On this occasion, he was leading the Carnegie Mellon University Philharmonic for the first time, in a concert that featured Mozart's "Requiem Mass K. 626" and Dvorak's "Symphony No. 9 in E Minor, 'From the New World.'"
Honeck, who was awarded a CMU honorary Doctorate in Fine Arts in 2014, was asked by the current conductor and artistic director, Andrés Cárdenes to guest conduct the School of Music's CMU Philharmonic.
Cárdenes is a longtime friend of Honeck, having served as concertmaster of the Pittsburgh Symphony from 1989 to 2010. And he's not the only close CMU tie with the Pittsburgh Symphony, with 25 CMU music faculty members performing with the orchestra. CMU representation can be found in the current concertmaster and principal players in the horn, trombone, bass trombone, bassoon, oboe, tuba, cello, flute, clarinet, harp and trumpet sections.
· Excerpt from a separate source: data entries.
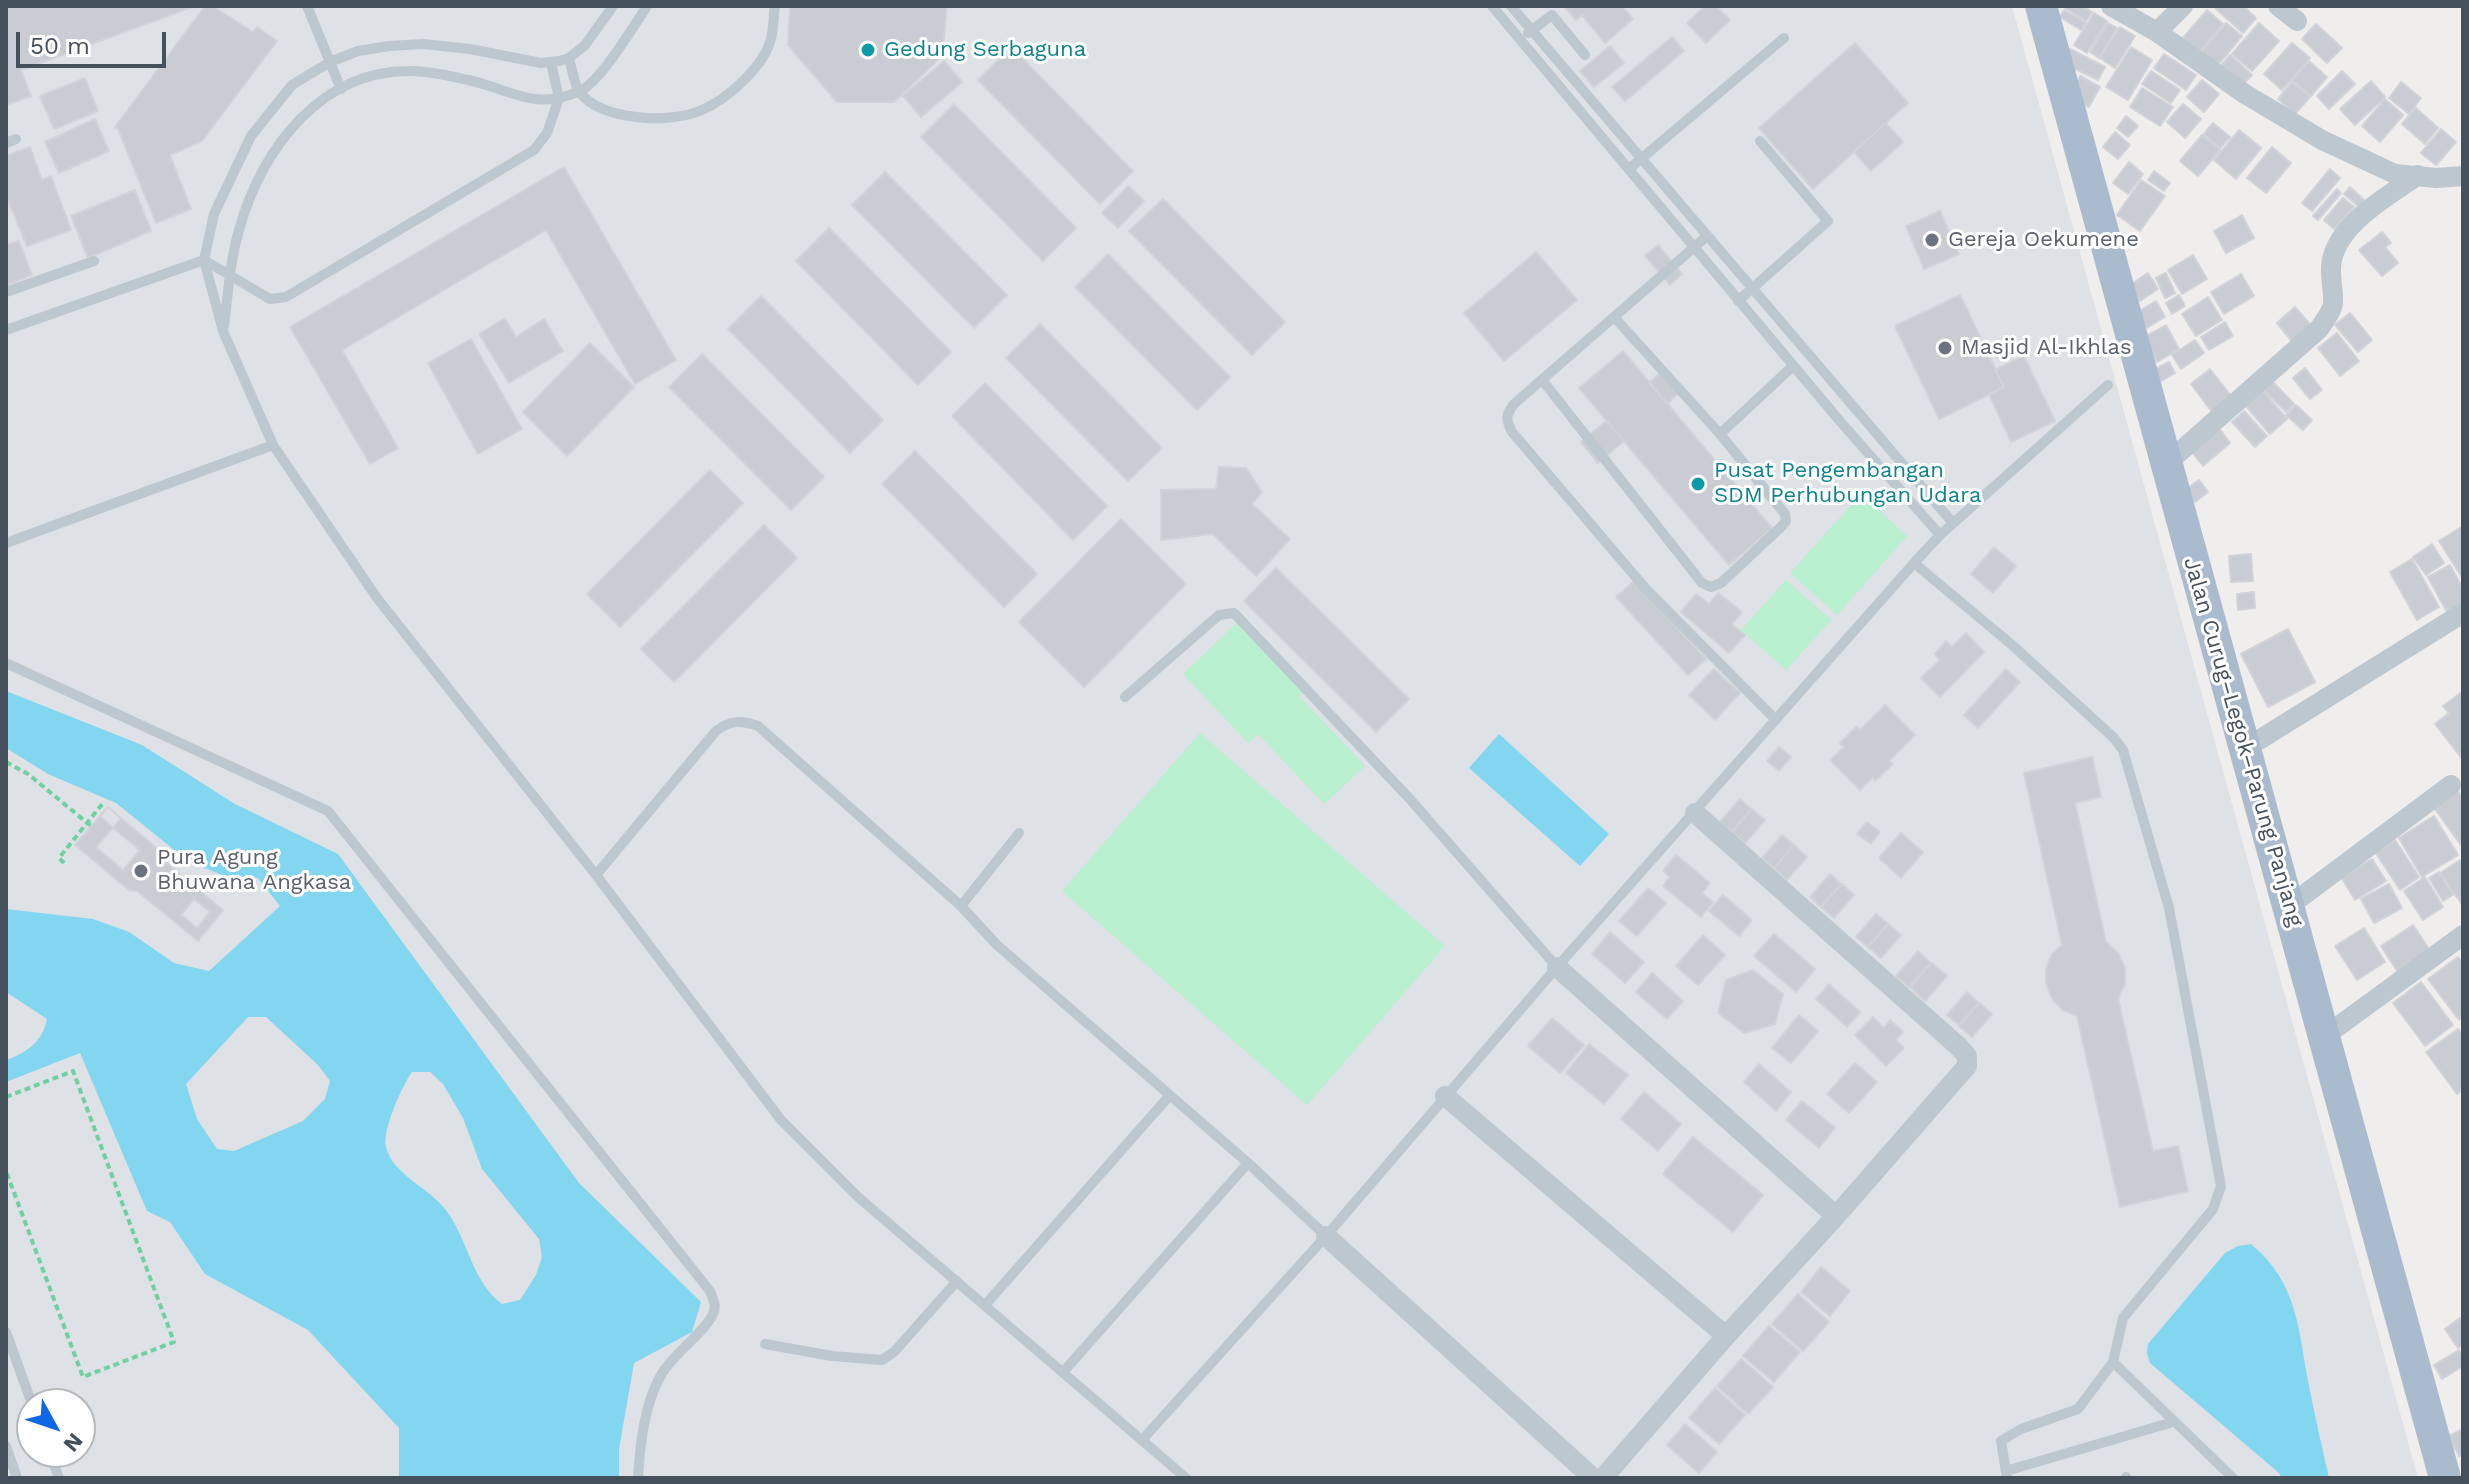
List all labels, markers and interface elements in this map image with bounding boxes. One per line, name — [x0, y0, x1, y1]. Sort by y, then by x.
scale bar — [20, 16, 170, 66]
text: 50 m — [30, 32, 90, 60]
place label: Gedung Serbaguna — [884, 37, 1086, 63]
marker: Gedung Serbaguna — [859, 41, 877, 59]
place label: Gereja Oekumene — [1948, 227, 2139, 253]
marker: Gereja Oekumene — [1923, 231, 1941, 249]
place label: Masjid Al-Ikhlas — [1961, 335, 2132, 361]
marker: Masjid Al-Ikhlas — [1936, 339, 1954, 357]
place label: Pusat Pengembangan SDM Perhubungan Udara — [1714, 458, 1981, 510]
marker: Pusat Pengembangan SDM Perhubungan Udara — [1689, 475, 1707, 493]
street label: Jalan Curug–Legok–Parung Panjang — [2178, 554, 2308, 930]
place label: Pura Agung Bhuwana Angkasa — [157, 845, 351, 896]
marker: Pura Agung Bhuwana Angkasa — [132, 862, 150, 880]
north arrow — [16, 1388, 96, 1468]
text: N — [58, 1428, 88, 1457]

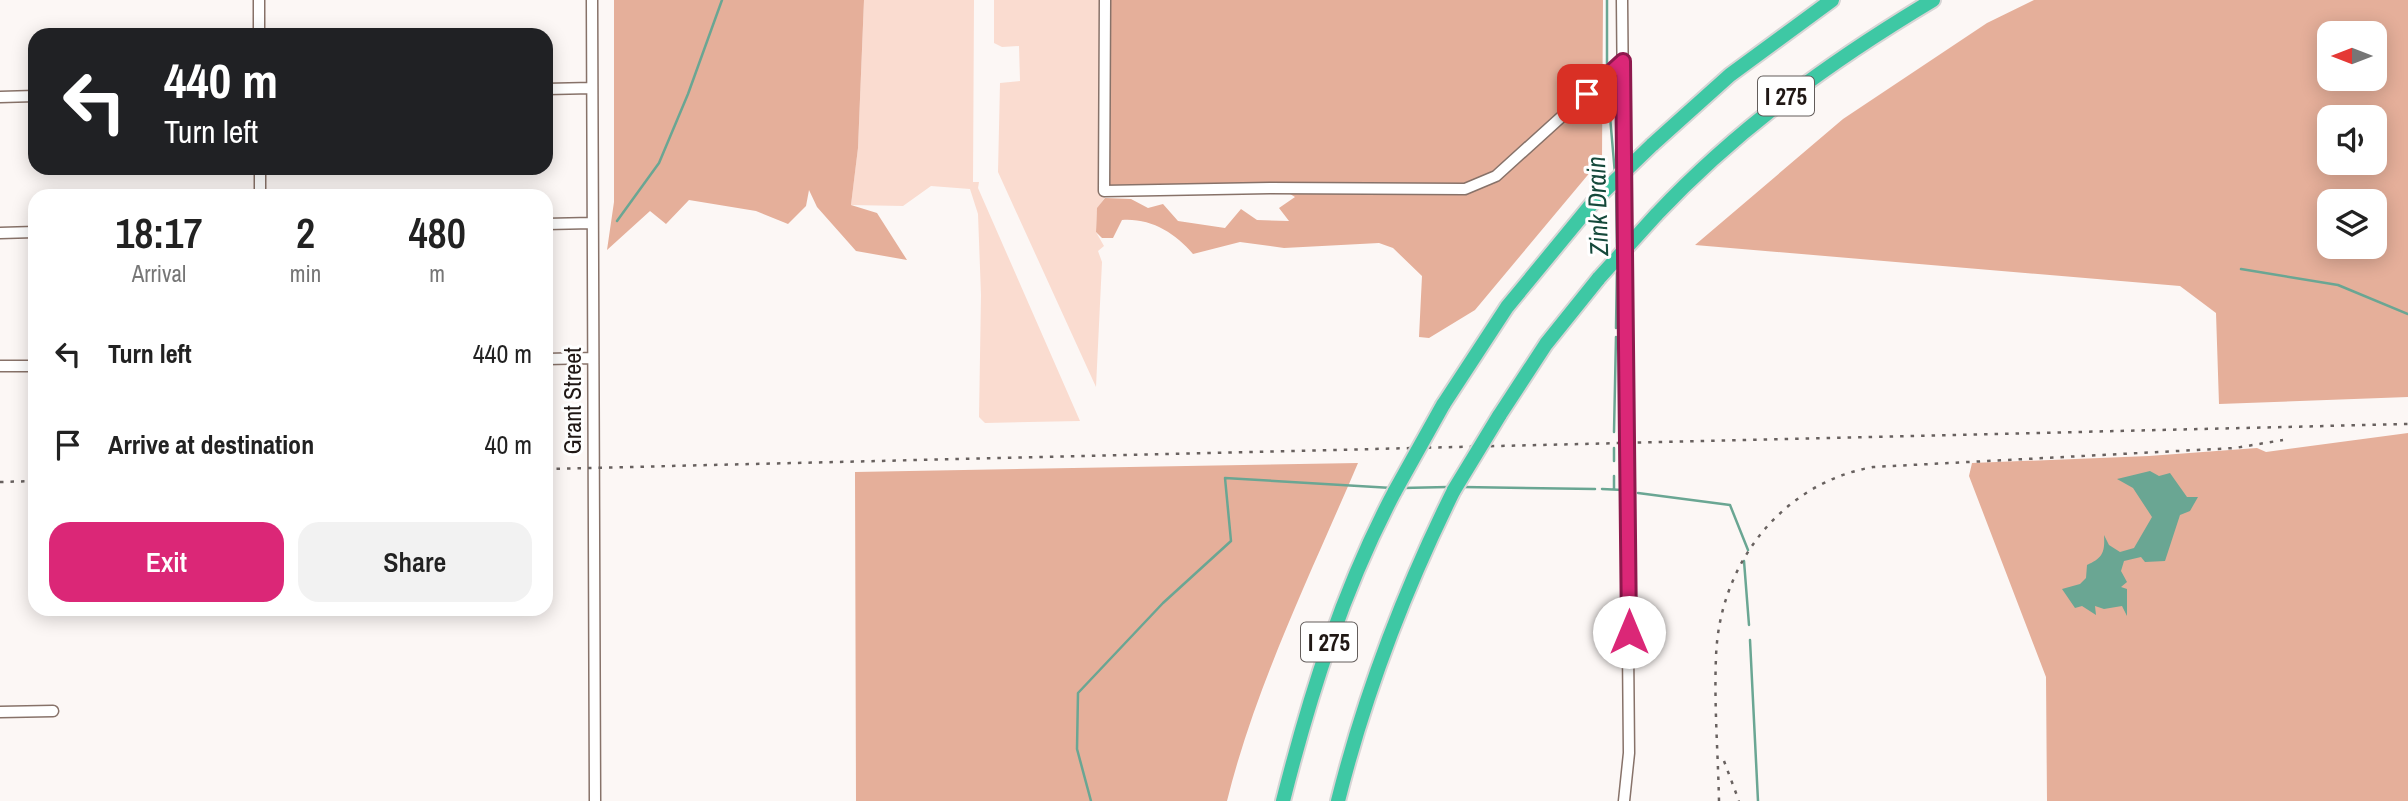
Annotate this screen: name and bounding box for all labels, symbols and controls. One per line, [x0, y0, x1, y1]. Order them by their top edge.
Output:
north arrow [2317, 21, 2387, 91]
map controls [2317, 21, 2387, 259]
text: 440 m [164, 47, 278, 113]
icon: left [49, 56, 140, 147]
pin [1557, 64, 1617, 124]
icon: arrive [1568, 75, 1606, 113]
road number: I 275 [1758, 76, 1814, 116]
button: sound [2317, 105, 2387, 175]
text: Turn left [164, 110, 258, 153]
water label: Zink Drain [1578, 156, 1616, 257]
button: layers [2317, 189, 2387, 259]
text: 18:17 [115, 205, 203, 261]
text: 2 [296, 205, 315, 261]
text: 480 [408, 205, 466, 261]
text: Arrival [132, 258, 186, 289]
text: min [290, 258, 321, 289]
text: m [429, 258, 445, 289]
icon: left [49, 335, 87, 373]
text: Turn left [108, 336, 192, 371]
text: 440 m [473, 336, 532, 371]
street label: Grant Street [556, 347, 588, 455]
icon: arrive [49, 426, 87, 464]
text: Arrive at destination [108, 427, 314, 462]
text: 40 m [485, 427, 532, 462]
button: Exit [49, 522, 284, 602]
button: Share [298, 522, 532, 602]
position arrow [1592, 595, 1666, 669]
road number: I 275 [1301, 622, 1357, 662]

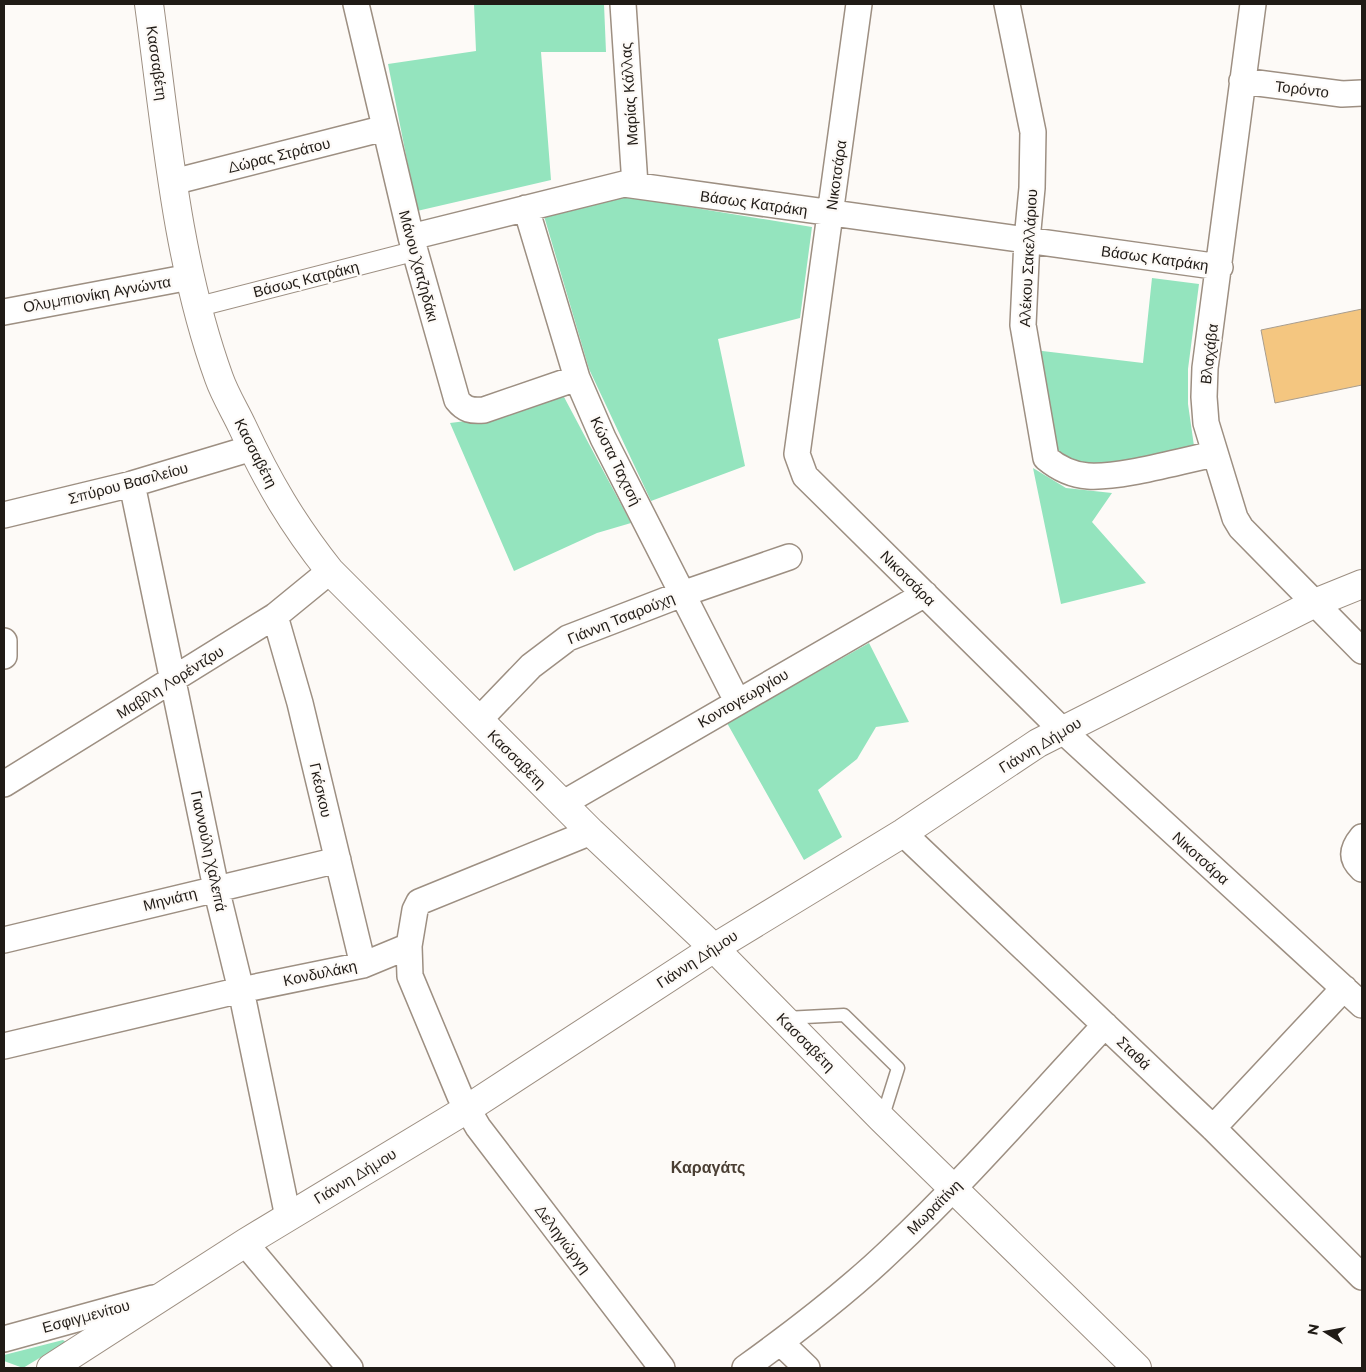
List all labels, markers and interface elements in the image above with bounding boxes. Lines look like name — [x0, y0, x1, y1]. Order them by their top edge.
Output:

Honeck, who played viola with the Vienna Philharmonic, was trained in youth orchestras while growing up. Though his time is largely booked conducting professional orchestras, he spent a week at CMU because he values working with student musicians.
"When I learned how to play the symphonies for the first time, it meant a lot to me. It's wonderful to give back to the young people who are learning the same thing I was," Honeck said.
Honeck has guest conducted ensembles such as the Boston Symphony Orchestra, the New York Philharmonic and the Los Angeles Philharmonic. Having led symphonies across the world, Honeck is used to many different styles of playing.
And he was excited about what he heard musically from the students at CMU.
"I thought they had enormous enthusiasm. They are so hungry to play this great music, to understand it from the inside. It was a fantastic experience, seeing how much they play from their heart," Honeck said.
And CMU students recognized Honeck's heart in what he does.
"It was clear that music is more than just a performance for him, it's an experience and a medium to communicate much deeper and profound sentiments and something that he loves to share with others," said cellist Caitlin Quinlan (A'16).
For violinist Christin Danchi (A'15), Honeck's presence on the podium was inspiring.
"Maestro Honeck knew what he wanted in every moment of the music and was determined to get it just right, but his demeanor in rehearsals did not make his persistence feel demanding. His incredibly calming presence on the podium enabled and inspired me so many times to perform at a higher level in both pieces," Danchi said.
Danchi looks forward to welcoming Honeck back to CMU to conduct again in the near future.